CubicInterpolator uses Cubic Hermite splines to produce a smooth approximation to it that can be used to evaluate the \(f(x)\) and \(f'(x)\) at any point on the real number line. For example, the following code interpolates an array of four numbers.

const double x[] = {1.0, 2.0, 5.0, 6.0};
Grid1D<double, 1> array(x, 0, 4);
CubicInterpolator interpolator(array);
double f, dfdx;
interpolator.Evaluate(1.5, &f, &dfdx);

In the above code we use Grid1D a templated helper class that allows easy interfacing between C++ arrays and CubicInterpolator.

Grid1D supports vector valued functions where the various coordinates of the function can be interleaved or stacked. It also allows the use of any numeric type as input, as long as it can be safely cast to a double.

class BiCubicInterpolator

Given as input an infinite two dimensional grid, which provides the following interface:

struct Grid2D {
  enum { DATA_DIMENSION = 2 };
  void GetValue(int row, int col, double* f) const;
};

Where, GetValue gives us the value of a function \(f\) (possibly vector valued) for any pair of integers row and col and the enum DATA_DIMENSION indicates the dimensionality of the function being interpolated. For example if you are interpolating a color image with three channels (Red, Green & Blue), then DATA_DIMENSION = 3.
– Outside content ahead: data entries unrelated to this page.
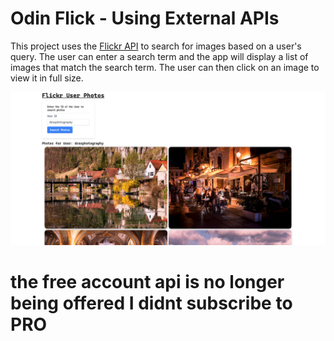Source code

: # Odin Flick - Using External APIs

This project uses the [Flickr API](https://www.flickr.com/services/api/) to
search for images based on a user's query. The user can enter a search term
and the app will display a list of images that match the search term.
The user can then click on an image to view it in full size.

![Odin Flickr](./images/odin_flickr.png)

# the free account api is no longer being offered I didnt subscribe to PRO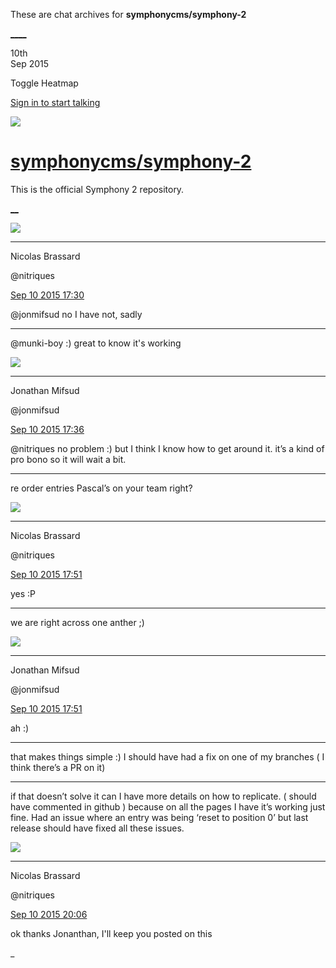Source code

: These are chat archives for **symphonycms/symphony-2**

[__](/symphonycms/symphony-2/archives/2015/09/11)[__](/symphonycms/symphony-2/archives/2015/09/09)

10th  
Sep 2015

Toggle Heatmap

[Sign in to start talking](/login?action=login&button=archive-login)

![](https://avatars-02.gitter.im/group/iv/3/57542c45c43b8c601977197e?s=48)

#  [symphonycms/symphony-2](/symphonycms/symphony-2)

This is the official Symphony 2 repository.

[ __](/orgs/symphonycms/rooms "More symphonycms rooms")

![](https://avatars1.githubusercontent.com/u/771169?v=3&s=30)

____

Nicolas Brassard

@nitriques

[Sep 10 2015
17:30](https://gitter.im/symphonycms/symphony-2?at=55f1be2c4624296d78ae9d6a)

@jonmifsud no I have not, sadly

____

@munki-boy :) great to know it's working

![](https://avatars1.githubusercontent.com/u/859775?v=3&s=30)

____

Jonathan Mifsud

@jonmifsud

[Sep 10 2015
17:36](https://gitter.im/symphonycms/symphony-2?at=55f1bf846fe7b2a123eaccc8)

@nitriques no problem :) but I think I know how to get around it. it’s a kind
of pro bono so it will wait a bit.

____

re order entries Pascal’s on your team right?

![](https://avatars1.githubusercontent.com/u/771169?v=3&s=30)

____

Nicolas Brassard

@nitriques

[Sep 10 2015
17:51](https://gitter.im/symphonycms/symphony-2?at=55f1c3096fe7b2a123eacd93)

yes :P

____

we are right across one anther ;)

![](https://avatars1.githubusercontent.com/u/859775?v=3&s=30)

____

Jonathan Mifsud

@jonmifsud

[Sep 10 2015
17:51](https://gitter.im/symphonycms/symphony-2?at=55f1c3205ba1e0ea6b808684)

ah :)

____

that makes things simple :) I should have had a fix on one of my branches ( I
think there’s a PR on it)

____

if that doesn’t solve it can I have more details on how to replicate. ( should
have commented in github ) because on all the pages I have it’s working just
fine. Had an issue where an entry was being ‘reset to position 0’ but last
release should have fixed all these issues.

![](https://avatars1.githubusercontent.com/u/771169?v=3&s=30)

____

Nicolas Brassard

@nitriques

[Sep 10 2015
20:06](https://gitter.im/symphonycms/symphony-2?at=55f1e2b54624296d78aea64d)

ok thanks Jonanthan, I'll keep you posted on this

_


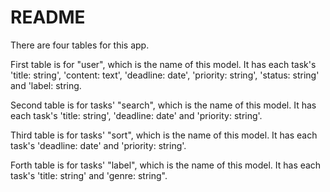 # README

There are four tables for this app.

First table is for "user", which is the name of this model. It has each task's 'title: string', 'content: text', 'deadline: date', 'priority: string', 'status: string' and 'label: string.

Second table is for tasks' "search", which is the name of this model. It has each task's 'title: string', 'deadline: date' and 'priority: string'.

Third table is for tasks' "sort", which is the name of this model. It has each task's 'deadline: date' and 'priority: string'.

Forth table is for tasks' "label", which is the name of this model. It has each task's 'title: string' and 'genre: string".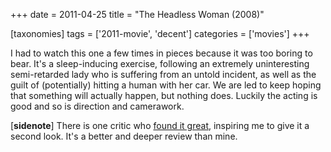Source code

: +++
date = 2011-04-25
title = "The Headless Woman (2008)"

[taxonomies]
tags = ['2011-movie', 'decent']
categories = ['movies']
+++

I had to watch this one a few times in pieces because it was too boring
to bear. It\'s a sleep-inducing exercise, following an extremely
uninteresting semi-retarded lady who is suffering from an untold
incident, as well as the guilt of (potentially) hitting a human with her
car. We are led to keep hoping that something will actually happen, but
nothing does. Luckily the acting is good and so is direction and
camerawork.

\[**sidenote**\] There is one critic who [found it great], inspiring me
to give it a second look. It\'s a better and deeper review than mine.

  [found it great]: http://nytimes.com/2009/08/19/movies/19headless.html
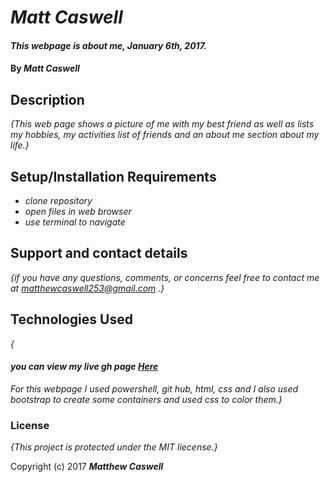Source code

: # _Matt Caswell_

#### _This webpage is about me, January 6th, 2017._

#### By _**Matt Caswell**_

## Description

_{This web page shows a picture of me with my best friend as well as lists my hobbies, my activities list of friends and an about me section about my life.}_

## Setup/Installation Requirements

* _clone repository_
* _open files in web browser_
* _use terminal to navigate_


## Support and contact details

_{if you have any questions, comments, or concerns feel free to contact me at
matthewcaswell253@gmail.com .}_

## Technologies Used

_{<h4>you can view my live gh page <a href="http://mattcaswell253.github.io/week1"> Here </a></h4>For this webpage I used powershell, git hub, html, css and I also used bootstrap to create some containers and used css to color them.}_

### License

*{This project is protected under the MIT liecense.}*

Copyright (c) 2017 **_Matthew Caswell_**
BiCubicInterpolator uses the cubic convolution interpolation algorithm of R. Keys [Keys], to produce a smooth approximation to it that can be used to evaluate the \(f(r,c)\), \(\frac{\partial f(r,c)}{\partial r}\) and \(\frac{\partial f(r,c)}{\partial c}\) at any any point in the real plane.

For example the following code interpolates a two dimensional array.

const double data[] = {1.0, 3.0, -1.0, 4.0,
                       3.6, 2.1,  4.2, 2.0,
                       2.0, 1.0,  3.1, 5.2};
Grid2D<double, 1>  array(data, 0, 3, 0, 4);
BiCubicInterpolator interpolator(array);
double f, dfdr, dfdc;
interpolator.Evaluate(1.2, 2.5, &f, &dfdr, &dfdc);

In the above code, the templated helper class Grid2D is used to make a C++ array look like a two dimensional table to BiCubicInterpolator.

Grid2D supports row or column major layouts. It also supports vector valued functions where the individual coordinates of the function may be interleaved or stacked. It also allows the use of any numeric type as input, as long as it can be safely cast to double.